Please return all lines in the listing holding the word "revisão".
- - - - -
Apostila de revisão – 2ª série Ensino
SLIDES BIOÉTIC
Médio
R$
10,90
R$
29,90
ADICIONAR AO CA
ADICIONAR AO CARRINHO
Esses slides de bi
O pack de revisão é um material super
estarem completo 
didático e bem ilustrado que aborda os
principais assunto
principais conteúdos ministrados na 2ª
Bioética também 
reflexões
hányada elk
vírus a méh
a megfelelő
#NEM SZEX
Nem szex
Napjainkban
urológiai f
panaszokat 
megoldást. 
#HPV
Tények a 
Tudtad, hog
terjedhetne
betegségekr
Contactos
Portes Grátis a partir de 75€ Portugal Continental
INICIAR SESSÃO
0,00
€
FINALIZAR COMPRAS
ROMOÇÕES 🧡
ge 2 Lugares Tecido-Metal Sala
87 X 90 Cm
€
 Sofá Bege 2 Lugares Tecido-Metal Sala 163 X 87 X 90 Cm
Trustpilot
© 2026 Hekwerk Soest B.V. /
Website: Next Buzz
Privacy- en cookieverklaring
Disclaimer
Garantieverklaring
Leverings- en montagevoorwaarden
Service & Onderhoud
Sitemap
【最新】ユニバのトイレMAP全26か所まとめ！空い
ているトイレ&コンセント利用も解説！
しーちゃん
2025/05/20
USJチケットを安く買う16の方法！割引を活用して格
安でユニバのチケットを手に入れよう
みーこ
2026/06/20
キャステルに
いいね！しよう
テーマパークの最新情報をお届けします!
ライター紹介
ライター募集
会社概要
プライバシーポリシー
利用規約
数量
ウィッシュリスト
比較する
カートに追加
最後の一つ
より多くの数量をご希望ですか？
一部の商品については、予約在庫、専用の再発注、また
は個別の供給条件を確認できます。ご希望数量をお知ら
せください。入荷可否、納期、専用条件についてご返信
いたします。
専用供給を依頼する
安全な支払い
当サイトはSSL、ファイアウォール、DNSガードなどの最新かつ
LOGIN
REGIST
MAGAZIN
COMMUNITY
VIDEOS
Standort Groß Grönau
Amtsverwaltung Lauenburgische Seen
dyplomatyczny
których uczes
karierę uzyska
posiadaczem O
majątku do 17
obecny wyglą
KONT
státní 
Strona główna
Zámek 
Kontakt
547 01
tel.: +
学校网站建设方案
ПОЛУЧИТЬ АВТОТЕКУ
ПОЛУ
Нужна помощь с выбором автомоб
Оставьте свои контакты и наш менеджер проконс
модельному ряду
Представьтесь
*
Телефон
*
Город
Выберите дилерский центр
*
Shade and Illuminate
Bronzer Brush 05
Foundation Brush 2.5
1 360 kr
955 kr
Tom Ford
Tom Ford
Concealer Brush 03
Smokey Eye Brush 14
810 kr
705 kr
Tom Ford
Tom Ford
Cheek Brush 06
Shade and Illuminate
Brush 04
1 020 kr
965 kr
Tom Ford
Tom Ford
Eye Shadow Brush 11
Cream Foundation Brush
- - - - -
## Written response
Apostila de revisão – 2ª série Ensino
O pack de revisão é um material super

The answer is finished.